Countdown to Rolex’s Longest Journey in Space

(Photo credit: GCTC)

When NASA astronaut Dr. Jonny Kim launches aboard Soyuz MS-27 on April 8, bound for a 240-day mission aboard the International Space Station, he’ll bring more than a résumé that reads like fiction. The former Navy SEAL, Harvard-trained physician and now astronaut will also carry a Rolex GMT-Master II.

It’s not the first time a Rolex is in space. Edgar Mitchell, Ron Evans, Jack Swigert and others brought their personal Rolex GMT-Master watches on Apollo missions. More recently, Saudi astronaut Ali AlQarni took his modern GMT Pepsi to space on the Ax-2 mission in 2023. But Kim’s 240-day journey will likely mark the longest a Rolex has ever been off the planet.

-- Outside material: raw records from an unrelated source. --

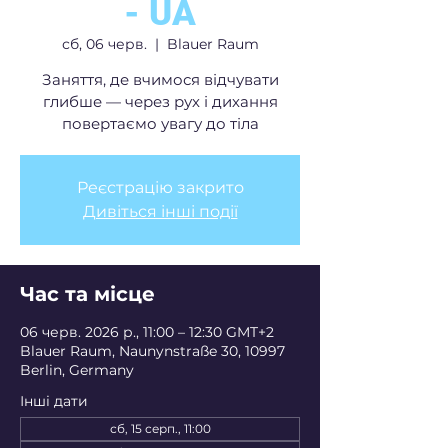
- UA
сб, 06 черв.
  |  
Blauer Raum
Заняття, де вчимося відчувати
глибше — через рух і дихання
повертаємо увагу до тіла
Реєстрацію закрито
Дивіться інші події
Час та місце
06 черв. 2026 р., 11:00 – 12:30 GMT+2
Blauer Raum, Naunynstraße 30, 10997
Berlin, Germany
Інші дати
сб, 15 серп., 11:00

Kim’s résumé reads like a script from an action-hero movie, except it’s all real. After a tough upbringing as the son of an immigrant family, who owned a liquor store in Los Angeles, he enlisted in the military at the age of 18 and became a Navy SEAL with over 100 combat missions in the Middle East. He was trained as a combat medic, sniper and navigator — and eventually achieved the rank of lieutenant commander, earning a Silver Star and Bronze Star. He went on to graduate from Harvard as a medical doctor before being selected as a NASA astronaut out of 18,300 applicants — all by the age of 33.

“I'm fascinated by anything that is challenging,” he once said on a podcast.

In space, where every item is calculated and weighed, a Rolex GMT-Master will once again orbit Earth, ticking in sync with a man who has made a life of defying gravity.